**AIM OF THE TASK**
Starting at the top of the entries, restate word for word each line up to and including the one with "bottle: none [1023,714,1062,799]".

**INFORMATION**
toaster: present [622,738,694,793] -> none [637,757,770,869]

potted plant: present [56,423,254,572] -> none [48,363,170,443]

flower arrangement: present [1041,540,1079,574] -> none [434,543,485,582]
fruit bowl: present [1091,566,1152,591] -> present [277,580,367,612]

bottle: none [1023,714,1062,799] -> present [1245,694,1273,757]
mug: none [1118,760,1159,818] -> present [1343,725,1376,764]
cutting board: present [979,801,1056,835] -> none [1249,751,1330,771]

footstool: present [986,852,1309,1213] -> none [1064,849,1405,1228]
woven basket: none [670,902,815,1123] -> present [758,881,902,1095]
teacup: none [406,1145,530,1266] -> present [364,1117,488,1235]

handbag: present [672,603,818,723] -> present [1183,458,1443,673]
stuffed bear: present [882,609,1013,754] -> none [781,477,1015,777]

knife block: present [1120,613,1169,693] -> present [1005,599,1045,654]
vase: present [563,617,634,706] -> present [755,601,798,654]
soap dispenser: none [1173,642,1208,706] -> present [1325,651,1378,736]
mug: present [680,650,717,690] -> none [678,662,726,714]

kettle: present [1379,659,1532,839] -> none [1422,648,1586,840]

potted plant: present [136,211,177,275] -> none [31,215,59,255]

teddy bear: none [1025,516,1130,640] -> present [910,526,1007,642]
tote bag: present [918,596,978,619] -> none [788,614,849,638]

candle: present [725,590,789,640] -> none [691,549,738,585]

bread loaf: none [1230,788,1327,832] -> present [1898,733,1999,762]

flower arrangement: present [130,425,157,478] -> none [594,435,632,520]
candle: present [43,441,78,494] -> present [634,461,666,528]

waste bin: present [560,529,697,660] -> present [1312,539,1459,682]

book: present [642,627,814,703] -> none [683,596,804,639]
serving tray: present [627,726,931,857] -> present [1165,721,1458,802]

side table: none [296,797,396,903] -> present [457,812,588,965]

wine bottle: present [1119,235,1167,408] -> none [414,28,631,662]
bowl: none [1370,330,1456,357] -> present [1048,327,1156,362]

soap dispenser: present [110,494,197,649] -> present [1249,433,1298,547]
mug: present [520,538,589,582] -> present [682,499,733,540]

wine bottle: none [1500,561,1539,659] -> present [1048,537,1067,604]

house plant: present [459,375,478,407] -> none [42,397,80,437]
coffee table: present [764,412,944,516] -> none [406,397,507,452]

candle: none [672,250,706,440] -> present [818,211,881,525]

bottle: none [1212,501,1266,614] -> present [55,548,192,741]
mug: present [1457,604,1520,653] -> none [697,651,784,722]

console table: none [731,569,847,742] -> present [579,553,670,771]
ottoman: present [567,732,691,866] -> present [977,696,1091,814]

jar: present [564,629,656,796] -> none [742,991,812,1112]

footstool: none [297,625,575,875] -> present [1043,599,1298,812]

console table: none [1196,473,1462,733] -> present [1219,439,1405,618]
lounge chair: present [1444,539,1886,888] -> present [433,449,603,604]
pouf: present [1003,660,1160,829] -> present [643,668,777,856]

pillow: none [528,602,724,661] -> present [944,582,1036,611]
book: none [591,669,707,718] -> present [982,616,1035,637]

**ANSWER FOR THE TASK**
toaster: present [622,738,694,793] -> none [637,757,770,869]

potted plant: present [56,423,254,572] -> none [48,363,170,443]

flower arrangement: present [1041,540,1079,574] -> none [434,543,485,582]
fruit bowl: present [1091,566,1152,591] -> present [277,580,367,612]

bottle: none [1023,714,1062,799] -> present [1245,694,1273,757]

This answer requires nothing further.